Un restaurant doit être un endroit où l’on reçoit non seulement avec le sourire mais avec le cœur.

Cette coexistence des différentes cuisines et de la «bistronomie» est non seulement passionnante mais fructueuse.

Elle témoigne de beaucoup de vie et d’énormément de bon plaisir dans les casseroles.

Ce n’est pas un hasard si le célébrissime Paul Bocuse signe un ouvrage «Simple comme Bocuse» où l’on retrouve le navarin d’agneau printanier, le coq au juliénas, le gratin de macaronis, le ris de veau sauce ivoire, le poulet au citron ou au vinaigre, la gratinée lyonnaise et le baba au rhum.

Le plus beau compliment que l’on puisse faire à un chef, c’est de lui dire qu’on a retrouvé, avec sa daube, toutes les saveurs et les parfums de celle que préparait sa grand-mère.

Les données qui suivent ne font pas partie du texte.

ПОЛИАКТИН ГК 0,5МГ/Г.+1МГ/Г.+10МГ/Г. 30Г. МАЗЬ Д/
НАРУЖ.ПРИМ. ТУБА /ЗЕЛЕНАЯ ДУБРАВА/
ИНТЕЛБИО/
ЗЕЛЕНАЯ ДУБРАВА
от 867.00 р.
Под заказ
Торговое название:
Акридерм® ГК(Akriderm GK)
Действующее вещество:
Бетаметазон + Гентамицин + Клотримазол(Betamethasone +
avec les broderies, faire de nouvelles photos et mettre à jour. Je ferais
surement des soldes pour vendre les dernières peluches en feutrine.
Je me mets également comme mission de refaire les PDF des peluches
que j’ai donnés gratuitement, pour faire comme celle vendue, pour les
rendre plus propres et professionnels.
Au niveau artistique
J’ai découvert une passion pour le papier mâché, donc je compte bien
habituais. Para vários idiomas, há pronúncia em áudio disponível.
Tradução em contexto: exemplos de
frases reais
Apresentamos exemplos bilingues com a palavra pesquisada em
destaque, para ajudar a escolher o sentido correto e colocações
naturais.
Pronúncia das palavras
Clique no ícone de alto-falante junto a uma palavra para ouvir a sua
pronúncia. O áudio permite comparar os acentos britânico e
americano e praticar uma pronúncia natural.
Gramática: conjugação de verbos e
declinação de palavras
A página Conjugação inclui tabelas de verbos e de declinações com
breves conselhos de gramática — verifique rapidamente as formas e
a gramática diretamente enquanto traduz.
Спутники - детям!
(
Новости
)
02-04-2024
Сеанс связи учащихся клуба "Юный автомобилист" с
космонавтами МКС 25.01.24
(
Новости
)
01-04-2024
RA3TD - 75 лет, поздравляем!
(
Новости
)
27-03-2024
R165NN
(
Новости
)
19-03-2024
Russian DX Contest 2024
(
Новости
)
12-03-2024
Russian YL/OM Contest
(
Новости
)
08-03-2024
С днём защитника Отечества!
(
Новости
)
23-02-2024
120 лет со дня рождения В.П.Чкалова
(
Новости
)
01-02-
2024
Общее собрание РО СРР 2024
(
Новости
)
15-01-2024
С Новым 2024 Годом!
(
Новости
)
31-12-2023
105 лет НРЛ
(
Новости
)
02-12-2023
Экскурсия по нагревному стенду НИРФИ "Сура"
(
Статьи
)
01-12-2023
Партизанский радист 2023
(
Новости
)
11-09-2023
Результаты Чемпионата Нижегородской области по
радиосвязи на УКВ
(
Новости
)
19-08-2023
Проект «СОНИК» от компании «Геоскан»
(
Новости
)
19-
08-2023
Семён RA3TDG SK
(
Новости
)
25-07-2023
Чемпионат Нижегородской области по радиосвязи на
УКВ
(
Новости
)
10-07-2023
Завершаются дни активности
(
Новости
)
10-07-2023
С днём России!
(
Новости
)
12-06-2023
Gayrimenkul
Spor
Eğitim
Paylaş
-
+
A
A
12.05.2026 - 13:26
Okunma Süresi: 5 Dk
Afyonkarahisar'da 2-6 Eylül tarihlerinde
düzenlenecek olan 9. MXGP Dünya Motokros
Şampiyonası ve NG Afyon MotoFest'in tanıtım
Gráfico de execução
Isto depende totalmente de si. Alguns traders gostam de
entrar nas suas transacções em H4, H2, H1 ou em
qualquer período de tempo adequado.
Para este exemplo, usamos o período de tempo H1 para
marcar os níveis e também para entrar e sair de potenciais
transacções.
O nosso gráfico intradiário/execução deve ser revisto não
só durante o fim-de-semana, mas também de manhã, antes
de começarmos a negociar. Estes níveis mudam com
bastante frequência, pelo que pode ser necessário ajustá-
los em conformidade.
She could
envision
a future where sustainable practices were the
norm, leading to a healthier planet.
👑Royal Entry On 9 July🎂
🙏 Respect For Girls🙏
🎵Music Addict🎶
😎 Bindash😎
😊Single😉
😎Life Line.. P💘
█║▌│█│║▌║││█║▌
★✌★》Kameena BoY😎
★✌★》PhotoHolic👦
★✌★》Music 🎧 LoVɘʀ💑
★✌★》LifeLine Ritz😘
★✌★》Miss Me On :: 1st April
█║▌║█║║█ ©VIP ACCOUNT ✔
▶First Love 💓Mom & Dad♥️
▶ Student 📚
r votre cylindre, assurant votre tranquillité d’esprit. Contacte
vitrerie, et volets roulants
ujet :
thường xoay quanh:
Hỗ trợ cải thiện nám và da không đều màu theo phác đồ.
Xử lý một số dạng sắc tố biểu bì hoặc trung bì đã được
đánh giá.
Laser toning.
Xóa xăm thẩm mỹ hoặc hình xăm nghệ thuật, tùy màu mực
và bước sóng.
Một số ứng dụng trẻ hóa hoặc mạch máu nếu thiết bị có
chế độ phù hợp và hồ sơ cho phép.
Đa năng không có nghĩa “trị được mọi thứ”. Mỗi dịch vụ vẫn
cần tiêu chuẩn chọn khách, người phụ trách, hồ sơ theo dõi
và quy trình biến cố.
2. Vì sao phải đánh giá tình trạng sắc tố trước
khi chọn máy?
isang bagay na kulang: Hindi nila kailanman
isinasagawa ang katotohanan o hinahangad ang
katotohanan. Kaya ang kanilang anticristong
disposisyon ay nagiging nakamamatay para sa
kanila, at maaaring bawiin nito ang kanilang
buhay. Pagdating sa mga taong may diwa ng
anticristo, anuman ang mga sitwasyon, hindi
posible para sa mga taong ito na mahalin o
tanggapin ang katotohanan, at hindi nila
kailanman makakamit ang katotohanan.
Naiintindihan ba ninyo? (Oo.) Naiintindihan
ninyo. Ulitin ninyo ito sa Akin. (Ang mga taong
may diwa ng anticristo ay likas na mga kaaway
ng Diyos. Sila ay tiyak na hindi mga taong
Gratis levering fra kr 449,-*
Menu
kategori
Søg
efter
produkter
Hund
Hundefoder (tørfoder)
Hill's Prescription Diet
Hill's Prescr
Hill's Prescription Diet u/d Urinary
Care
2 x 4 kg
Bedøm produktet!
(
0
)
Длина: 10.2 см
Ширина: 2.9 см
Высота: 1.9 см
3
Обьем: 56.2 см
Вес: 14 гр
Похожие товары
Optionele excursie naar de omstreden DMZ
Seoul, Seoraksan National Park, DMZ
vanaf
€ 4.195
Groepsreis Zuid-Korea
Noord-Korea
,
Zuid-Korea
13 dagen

C’est ce qu’on attend d’un cuisinier doué : nous procurer des moments de plaisir.

Et si de plus en plus de femmes et d’hommes se passionnent pour la cuisine, suivent des cours, s’intéressent à l’œnologie, c’est un signe des temps.

Retrouver le goût vrai, avec des marmites en fête, c’est profiter d’un peu de joie de vivre.

Un luxe, à notre époque, mais un luxe accessible basé sur la succulence avec des gourmandises qui remontent le temps, telle la vraie tête de veau en tortue, aromatisée d’herbes, sauge, marjolaine, romarin, basilic, thym, laurier, persil, de sauce tomate et de madère, ou le bœuf bourguignon fondant et parfumé

Car le passé, en cuisine, c’est aussi l’avenir.